Meet Uma Ram, who calls her handle the “Proud Brown Girl”  – A fashion and travel blogger who hails from Pondichery and works in Chennai. She runs the blog whilst working a full-time job as an engineer in Amazon.

Are you one of those who cracks “harmless racial jokes”? Are you one of those insecure people trying to fit into the “perfect” society and ashamed of your true skin? Uma has a message for all of you as she has emerged from all the negativity to successfully cater to more than 7k followers of her fashion blog!

When did you start your blog?

Well, it’s a story. I started my fashion blog a few years back as “Dazzler”. I started it with a lot of passion to share fashion ideas and travel tips and photos. However, being from a conservative family my parents forced me to take the pictures down from social media, with the fear of misuse from the fact that it is public exposure. Moreover my focus at work died down and my productivity starting hitting an all-time low as I was diverted with the events and collaborations that I was approached for. So I deleted the blog altogether and started concentrating at work. But deep down, I knew I had to get back to what I loved doing and hence started afresh with “Proud Brown Girl”

Why the “Proud Brown Girl” Tag?

The most common ridicule or comment that I received when I started out was “You’re so black”. Most comments used to target my skin as the sole reason to not do fashion or travel blogging. What could someone possibly change about what they’re born with? It bruised my self-confidence so much that I used to delete the comments the moment I knew it was going to impair my mental health.

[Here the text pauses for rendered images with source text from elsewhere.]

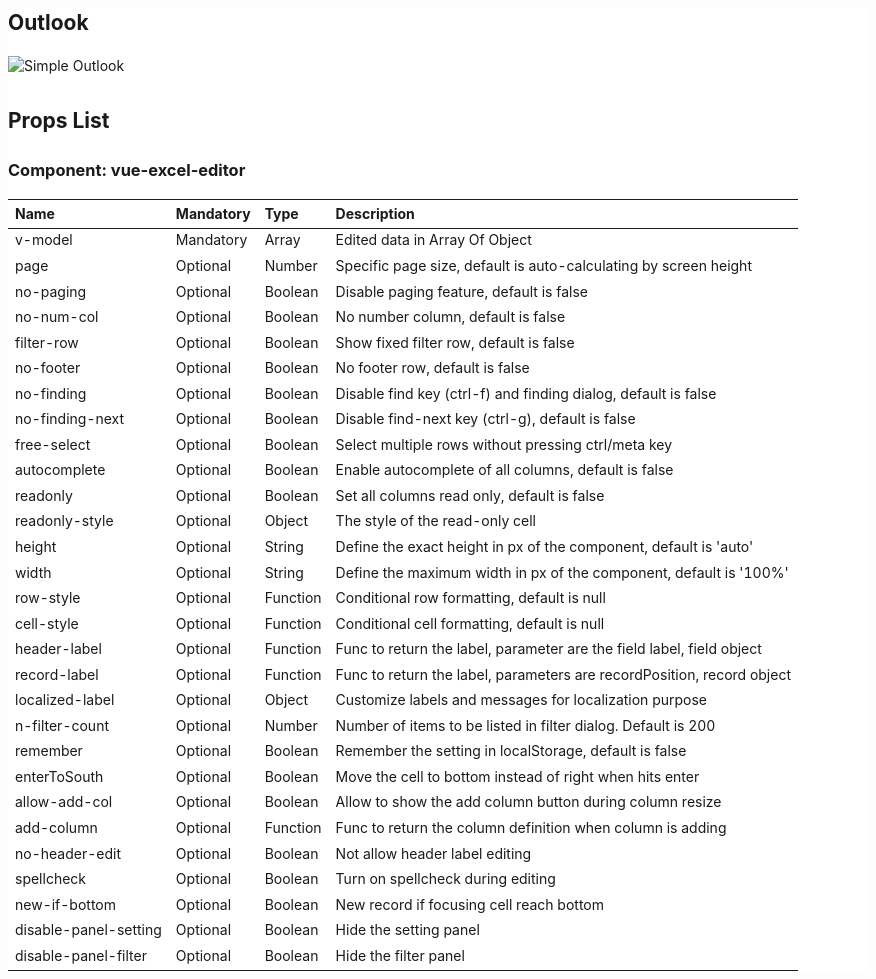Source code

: ## Outlook

![Simple Outlook](https://i.imgur.com/bFOA5Lv.png "VueExcelEditor")

## Props List

### Component: vue-excel-editor

| Name                  | Mandatory | Type     | Description |
| :---                  | :---      | :---     | :---        |
| v-model               | Mandatory | Array    | Edited data in Array Of Object | 
| page                  | Optional  | Number   | Specific page size, default is auto-calculating by screen height |
| no-paging             | Optional  | Boolean  | Disable paging feature, default is false |
| no-num-col            | Optional  | Boolean  | No number column, default is false |
| filter-row            | Optional  | Boolean  | Show fixed filter row, default is false |
| no-footer             | Optional  | Boolean  | No footer row, default is false |
| no-finding            | Optional  | Boolean  | Disable find key (ctrl-f) and finding dialog, default is false |
| no-finding-next       | Optional  | Boolean  | Disable find-next key (ctrl-g), default is false |
| free-select           | Optional  | Boolean  | Select multiple rows without pressing ctrl/meta key |
| autocomplete          | Optional  | Boolean  | Enable autocomplete of all columns, default is false |
| readonly              | Optional  | Boolean  | Set all columns read only, default is false |
| readonly-style        | Optional  | Object   | The style of the read-only cell |
| height                | Optional  | String   | Define the exact height in px of the component, default is 'auto' |
| width                 | Optional  | String   | Define the maximum width in px of the component, default is '100%' |
| row-style             | Optional  | Function | Conditional row formatting, default is null |
| cell-style            | Optional  | Function | Conditional cell formatting, default is null |
| header-label          | Optional  | Function | Func to return the label, parameter are the field label, field object |
| record-label          | Optional  | Function | Func to return the label, parameters are recordPosition, record object |
| localized-label       | Optional  | Object   | Customize labels and messages for localization purpose |
| n-filter-count        | Optional  | Number   | Number of items to be listed in filter dialog. Default is 200 |
| remember              | Optional  | Boolean  | Remember the setting in localStorage, default is false |
| enterToSouth          | Optional  | Boolean  | Move the cell to bottom instead of right when hits enter |
| allow-add-col         | Optional  | Boolean  | Allow to show the add column button during column resize |
| add-column            | Optional  | Function | Func to return the column definition when column is adding |
| no-header-edit        | Optional  | Boolean  | Not allow header label editing |
| spellcheck            | Optional  | Boolean  | Turn on spellcheck during editing |
| new-if-bottom         | Optional  | Boolean  | New record if focusing cell reach bottom |
| disable-panel-setting | Optional  | Boolean  | Hide the setting panel |
| disable-panel-filter  | Optional  | Boolean  | Hide the filter panel |
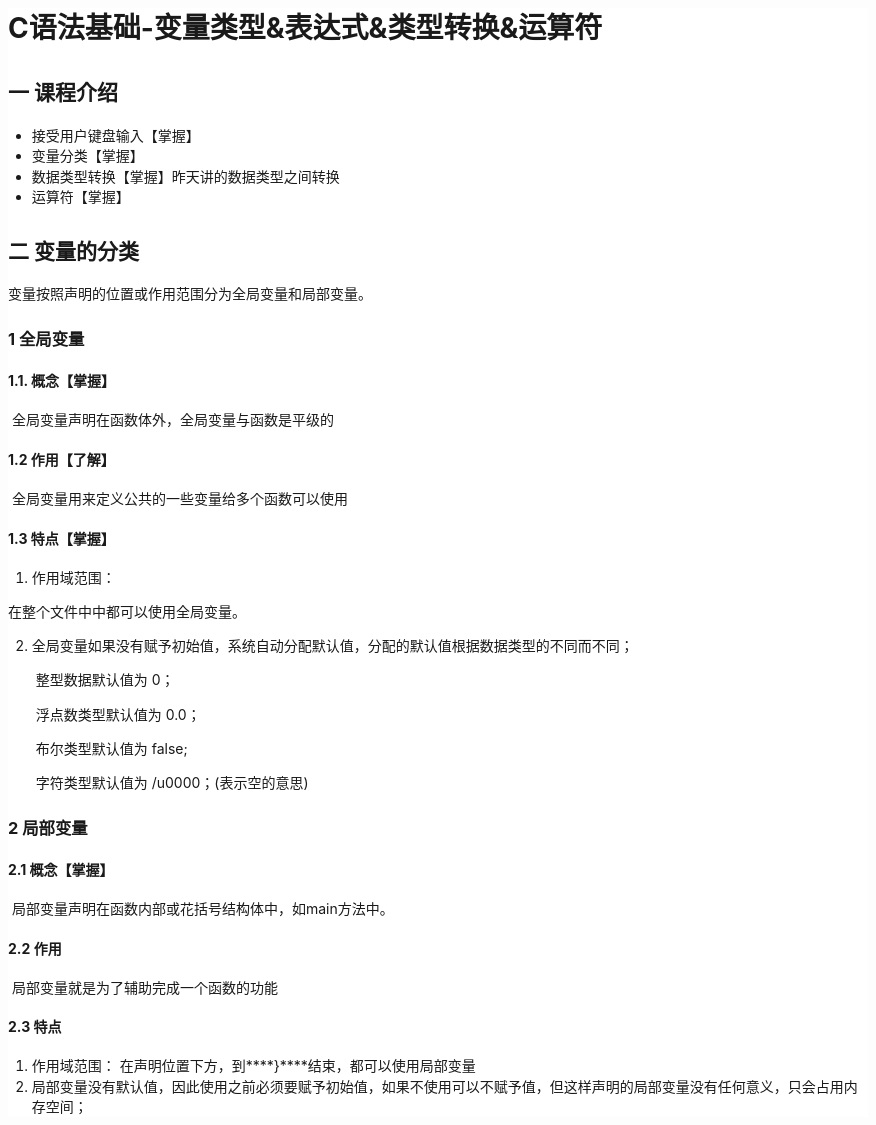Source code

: 

# C语法基础-变量类型&表达式&类型转换&运算符

## 一 课程介绍

- 接受用户键盘输入【掌握】
- 变量分类【掌握】
- 数据类型转换【掌握】昨天讲的数据类型之间转换
-  运算符【掌握】

## 二  变量的分类

变量按照声明的位置或作用范围分为全局变量和局部变量。

### 1 **全局变量**

#### 1.1. 概念【掌握】

​	全局变量声明在函数体外，全局变量与函数是平级的

#### 1.2 作用【了解】

​	全局变量用来定义公共的一些变量给多个函数可以使用

#### 1.3 特点【掌握】

1.  作用域范围： 

   在整个文件中中都可以使用全局变量。

2. 全局变量如果没有赋予初始值，系统自动分配默认值，分配的默认值根据数据类型的不同而不同；

   ​		整型数据默认值为  0；

   ​		浮点数类型默认值为  0.0；

   ​		布尔类型默认值为  false;

   ​		字符类型默认值为  /u0000；(表示空的意思)

   


### 2 **局部变量**

#### 2.1 概念【掌握】

​	局部变量声明在函数内部或花括号结构体中，如main方法中。

#### 2.2  作用

​	局部变量就是为了辅助完成一个函数的功能

#### 2.3 特点

1. 作用域范围： 在声明位置下方，到***\*}\****结束，都可以使用局部变量
2. 局部变量没有默认值，因此使用之前必须要赋予初始值，如果不使用可以不赋予值，但这样声明的局部变量没有任何意义，只会占用内存空间；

When I started afresh, I wanted to make sure the tag calls out boldly and clearly that, hey, I know what color I am and I am proud of it. Today, I have grown to ignore and set aside the negativity.

When you started out, how did you figure out collaborations?

It’s fortunate to have really helpful and kind people in this field. Tamara, Vriksham Jewellery were some of the initial collaborations and they continue to be in touch for collaborations. For photography, Rahul Ravindran was so kind that he did not even charge me for the initial shoot. When you have such experienced people to guide your path, things become easier.

How do you manage your schedule with work?

It does get a little overwhelming at times on weekdays. I schedule most of the shoots on weekends but if an event is on a weekday, then I end up taking a permission at office. I have grown to manage better now than when I started out.

Do you think the society is more accepting now and has evolved from its narrow perception of how someone should look like “ideally”?

Well, I still feel we have a long way to go. The day the parlour girl stops trying to sell me a fairness facial, that’s when the real change has happened. There have been times when I thought it’ll be easier to be fair, but I’ve gotten used to myself and grown to love myself. But, yes it is heartening to see that dark skin is a lot more accepted and celebrated. White, Chocolate, caramel, toffee – it’s all in.

What is the biggest takeaway you’ve had for yourself from the inception of your fashion blog?

I was unsteady and unsure when I started but as it grew, it became much bigger than what I set out and imaged for myself. I started to understand the blogging space better. I am very comfortable with myself today, I know I am different and I am very proud of it.

What is your message to the readers?

If you’re a darker shade of brown, you were probably the recipient of derogatory comments. If you are lighter skinned, you would have heard poems in praise of your “beauty”. Whatever may be your skin colour, talent speaks out aloud. Look beyond the colours to unveil greater shades that you never imagined existed.